Considering a more general version of the preceding question: What is a general rule or a hint you can use to tell the difference between selection sort and insertion sort based on the intermediate state of the arrays?

It’s not always possible to tell the sorts apart based on the intermediate state. Both sorts will look the same if you run them on a list that is already sorted. This question is just asking you to explain a more general pattern to help you in the cases you can tell them apart.

### Question 3

Explain the best-case runtimes for selection sort and insertion sort.

## Min-heap sort

The following questions will concern the implementation of in-place heap sort. We’ll assume that we use the **bottom-up heapification** algorithm to create a **min-heap** and then repeatedly `removeMin`

from the heap.

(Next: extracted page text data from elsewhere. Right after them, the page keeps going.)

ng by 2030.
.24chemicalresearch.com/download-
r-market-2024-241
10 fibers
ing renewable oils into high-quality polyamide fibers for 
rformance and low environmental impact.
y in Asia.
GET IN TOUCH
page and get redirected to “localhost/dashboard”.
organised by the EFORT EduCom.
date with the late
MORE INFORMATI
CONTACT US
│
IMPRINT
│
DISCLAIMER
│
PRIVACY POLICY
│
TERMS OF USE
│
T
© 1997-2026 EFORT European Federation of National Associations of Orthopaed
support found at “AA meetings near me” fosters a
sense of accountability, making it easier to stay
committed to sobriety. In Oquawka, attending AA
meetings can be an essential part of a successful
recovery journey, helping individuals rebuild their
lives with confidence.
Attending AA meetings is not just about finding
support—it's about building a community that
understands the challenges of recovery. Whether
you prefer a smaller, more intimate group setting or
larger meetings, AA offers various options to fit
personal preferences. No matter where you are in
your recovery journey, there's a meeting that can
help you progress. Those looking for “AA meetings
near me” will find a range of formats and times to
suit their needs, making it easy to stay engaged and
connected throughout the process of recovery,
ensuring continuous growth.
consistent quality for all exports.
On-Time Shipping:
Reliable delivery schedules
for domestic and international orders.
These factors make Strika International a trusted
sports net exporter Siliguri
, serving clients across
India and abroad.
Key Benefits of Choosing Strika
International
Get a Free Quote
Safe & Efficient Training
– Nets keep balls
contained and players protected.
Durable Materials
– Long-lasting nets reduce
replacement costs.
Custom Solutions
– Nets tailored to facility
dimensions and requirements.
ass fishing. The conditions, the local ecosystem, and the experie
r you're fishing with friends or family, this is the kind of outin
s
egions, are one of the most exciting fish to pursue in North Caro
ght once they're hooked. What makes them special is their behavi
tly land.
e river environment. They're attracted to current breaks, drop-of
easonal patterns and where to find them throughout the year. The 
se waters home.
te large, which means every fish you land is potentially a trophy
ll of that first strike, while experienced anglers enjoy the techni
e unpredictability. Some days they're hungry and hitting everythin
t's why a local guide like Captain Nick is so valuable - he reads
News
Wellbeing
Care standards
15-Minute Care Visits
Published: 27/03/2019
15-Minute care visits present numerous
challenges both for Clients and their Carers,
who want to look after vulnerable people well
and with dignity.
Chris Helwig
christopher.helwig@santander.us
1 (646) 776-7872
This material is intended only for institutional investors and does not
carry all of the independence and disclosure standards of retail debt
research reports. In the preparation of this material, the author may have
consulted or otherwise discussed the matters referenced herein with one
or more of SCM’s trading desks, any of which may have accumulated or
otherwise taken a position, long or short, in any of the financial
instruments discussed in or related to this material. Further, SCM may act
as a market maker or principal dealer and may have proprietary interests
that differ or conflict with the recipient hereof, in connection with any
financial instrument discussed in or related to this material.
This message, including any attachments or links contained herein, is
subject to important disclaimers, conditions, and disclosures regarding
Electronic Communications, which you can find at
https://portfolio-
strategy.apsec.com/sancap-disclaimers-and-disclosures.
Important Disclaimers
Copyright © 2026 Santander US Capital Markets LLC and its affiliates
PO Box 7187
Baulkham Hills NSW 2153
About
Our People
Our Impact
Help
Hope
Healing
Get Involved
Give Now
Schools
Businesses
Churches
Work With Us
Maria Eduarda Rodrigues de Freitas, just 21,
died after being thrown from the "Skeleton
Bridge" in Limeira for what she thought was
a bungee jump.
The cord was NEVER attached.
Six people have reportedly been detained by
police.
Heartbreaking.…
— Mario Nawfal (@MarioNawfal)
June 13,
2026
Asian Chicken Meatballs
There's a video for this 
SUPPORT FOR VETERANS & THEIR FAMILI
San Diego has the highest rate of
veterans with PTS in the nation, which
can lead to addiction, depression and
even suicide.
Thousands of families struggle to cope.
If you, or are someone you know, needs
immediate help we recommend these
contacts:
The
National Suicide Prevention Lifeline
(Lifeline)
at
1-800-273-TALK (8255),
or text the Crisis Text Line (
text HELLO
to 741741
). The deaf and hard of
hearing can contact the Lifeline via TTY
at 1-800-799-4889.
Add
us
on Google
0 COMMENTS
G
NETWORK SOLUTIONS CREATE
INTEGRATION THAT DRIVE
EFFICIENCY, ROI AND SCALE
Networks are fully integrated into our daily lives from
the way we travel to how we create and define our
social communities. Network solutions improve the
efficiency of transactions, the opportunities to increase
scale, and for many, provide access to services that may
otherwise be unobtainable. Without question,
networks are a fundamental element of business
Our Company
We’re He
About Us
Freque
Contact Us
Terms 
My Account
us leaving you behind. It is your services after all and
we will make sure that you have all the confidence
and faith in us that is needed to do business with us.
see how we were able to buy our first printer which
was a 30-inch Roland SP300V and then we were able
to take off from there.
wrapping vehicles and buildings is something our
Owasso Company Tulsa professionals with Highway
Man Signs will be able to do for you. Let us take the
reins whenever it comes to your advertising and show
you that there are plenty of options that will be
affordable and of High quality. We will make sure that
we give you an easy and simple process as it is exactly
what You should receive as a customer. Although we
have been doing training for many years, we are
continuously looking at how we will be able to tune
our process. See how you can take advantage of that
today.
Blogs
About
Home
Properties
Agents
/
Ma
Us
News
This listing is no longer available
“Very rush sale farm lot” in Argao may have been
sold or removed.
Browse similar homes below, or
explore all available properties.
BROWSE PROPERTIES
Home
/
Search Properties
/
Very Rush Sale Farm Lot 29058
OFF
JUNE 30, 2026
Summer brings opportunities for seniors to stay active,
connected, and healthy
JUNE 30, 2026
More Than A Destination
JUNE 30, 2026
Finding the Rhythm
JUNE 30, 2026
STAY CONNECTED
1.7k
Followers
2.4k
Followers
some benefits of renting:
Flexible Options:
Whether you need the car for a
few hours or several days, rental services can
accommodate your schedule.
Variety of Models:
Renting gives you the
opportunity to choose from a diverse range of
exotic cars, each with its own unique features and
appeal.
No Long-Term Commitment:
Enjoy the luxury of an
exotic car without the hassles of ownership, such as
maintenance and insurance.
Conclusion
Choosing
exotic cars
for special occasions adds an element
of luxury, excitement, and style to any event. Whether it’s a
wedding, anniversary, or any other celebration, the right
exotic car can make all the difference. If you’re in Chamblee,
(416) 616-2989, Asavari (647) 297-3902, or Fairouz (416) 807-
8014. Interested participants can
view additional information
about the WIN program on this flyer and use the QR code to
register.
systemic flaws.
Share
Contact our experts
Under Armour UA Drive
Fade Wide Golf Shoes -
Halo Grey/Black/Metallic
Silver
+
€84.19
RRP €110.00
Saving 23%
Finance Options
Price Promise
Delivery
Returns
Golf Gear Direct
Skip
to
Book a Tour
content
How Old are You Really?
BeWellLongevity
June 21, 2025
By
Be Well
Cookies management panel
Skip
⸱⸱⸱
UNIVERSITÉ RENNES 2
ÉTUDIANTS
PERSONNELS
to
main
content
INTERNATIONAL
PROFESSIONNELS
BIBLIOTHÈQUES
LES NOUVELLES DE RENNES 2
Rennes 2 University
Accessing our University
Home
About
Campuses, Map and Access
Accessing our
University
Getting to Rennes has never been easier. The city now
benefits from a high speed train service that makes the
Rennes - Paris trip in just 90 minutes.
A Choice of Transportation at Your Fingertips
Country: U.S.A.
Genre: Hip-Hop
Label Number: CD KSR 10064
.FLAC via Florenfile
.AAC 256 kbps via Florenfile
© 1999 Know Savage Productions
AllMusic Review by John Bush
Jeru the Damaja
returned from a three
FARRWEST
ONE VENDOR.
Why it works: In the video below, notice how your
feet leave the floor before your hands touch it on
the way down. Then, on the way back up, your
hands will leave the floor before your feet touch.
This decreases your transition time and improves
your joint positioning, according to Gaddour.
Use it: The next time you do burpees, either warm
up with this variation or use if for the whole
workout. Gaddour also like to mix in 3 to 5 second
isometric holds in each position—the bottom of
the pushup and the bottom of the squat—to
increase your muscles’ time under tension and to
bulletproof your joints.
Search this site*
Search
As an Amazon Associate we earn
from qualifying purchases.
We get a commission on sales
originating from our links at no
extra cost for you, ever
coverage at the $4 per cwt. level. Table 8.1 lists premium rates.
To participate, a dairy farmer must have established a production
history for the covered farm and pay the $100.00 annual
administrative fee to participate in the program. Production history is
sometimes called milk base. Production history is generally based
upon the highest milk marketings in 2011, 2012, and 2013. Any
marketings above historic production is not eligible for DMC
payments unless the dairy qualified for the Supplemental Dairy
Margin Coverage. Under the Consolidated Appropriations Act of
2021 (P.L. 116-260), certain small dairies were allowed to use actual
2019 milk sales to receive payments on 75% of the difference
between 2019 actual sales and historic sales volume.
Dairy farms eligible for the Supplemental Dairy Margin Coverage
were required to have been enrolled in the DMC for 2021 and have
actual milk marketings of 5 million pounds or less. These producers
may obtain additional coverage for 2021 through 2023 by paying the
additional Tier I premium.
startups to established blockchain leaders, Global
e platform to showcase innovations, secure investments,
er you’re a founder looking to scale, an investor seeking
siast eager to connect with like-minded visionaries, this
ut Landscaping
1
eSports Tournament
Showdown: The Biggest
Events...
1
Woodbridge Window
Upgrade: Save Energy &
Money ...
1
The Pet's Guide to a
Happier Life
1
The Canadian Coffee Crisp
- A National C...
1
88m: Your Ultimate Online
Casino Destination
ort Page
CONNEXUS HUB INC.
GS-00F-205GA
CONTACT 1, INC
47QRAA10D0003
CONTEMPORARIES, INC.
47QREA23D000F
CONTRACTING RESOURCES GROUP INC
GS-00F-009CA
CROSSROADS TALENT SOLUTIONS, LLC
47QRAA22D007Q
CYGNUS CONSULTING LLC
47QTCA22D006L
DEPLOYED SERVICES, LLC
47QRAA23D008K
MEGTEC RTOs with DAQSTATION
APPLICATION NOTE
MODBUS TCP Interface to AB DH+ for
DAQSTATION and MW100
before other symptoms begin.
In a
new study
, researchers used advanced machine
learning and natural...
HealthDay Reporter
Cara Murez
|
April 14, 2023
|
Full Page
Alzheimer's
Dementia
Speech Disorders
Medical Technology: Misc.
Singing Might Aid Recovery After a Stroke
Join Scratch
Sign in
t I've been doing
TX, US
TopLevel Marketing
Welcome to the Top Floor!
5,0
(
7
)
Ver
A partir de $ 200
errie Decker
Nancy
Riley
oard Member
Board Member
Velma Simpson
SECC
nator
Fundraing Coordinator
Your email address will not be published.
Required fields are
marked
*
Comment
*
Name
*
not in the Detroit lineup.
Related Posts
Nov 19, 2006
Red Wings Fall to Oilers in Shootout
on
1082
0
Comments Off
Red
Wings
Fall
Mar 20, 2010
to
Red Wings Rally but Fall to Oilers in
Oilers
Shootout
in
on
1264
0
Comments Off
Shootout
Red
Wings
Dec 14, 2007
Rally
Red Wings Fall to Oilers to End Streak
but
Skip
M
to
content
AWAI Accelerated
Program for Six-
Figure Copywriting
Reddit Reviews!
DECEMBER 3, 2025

The resulting array will be in reverse sorted order, so we’ll need to reverse it at the end of the sorting procedure.

Consider the following (already heapified) array representation of a 5-element min-heap.

```
[1, 2, 4, 3, 5]
```

### Question 1

What order will the elements be in after **1 iteration** of heap sort?

## Explanation

Remove the minimum value **1** and move it to the end of the array with the new spot that opens up after swapping and sinking the last element (the value **5**).

### Question 2

What order will the elements be in after **2 iterations** of heap sort?

## Explanation

Remove the minimum value **2** and move it to the end of the array with the new spot that opens up after swapping and sinking the last element (the value **5**).

### Question 3

What order will the elements be in after **3 iterations** of heap sort?

## Explanation

Remove the minimum value **3** and move it to the end of the array with the new spot that opens up after swapping and sinking the last element (the value **5**).

### Question 4

Just like selection sort, heap sort is not stable. Give a small example (at most 5 elements) that results in an unstable heap sort. Assume that we’re using the **max-heap** variant of heap sort that does not need to reverse the array at the end of the sorting procedure.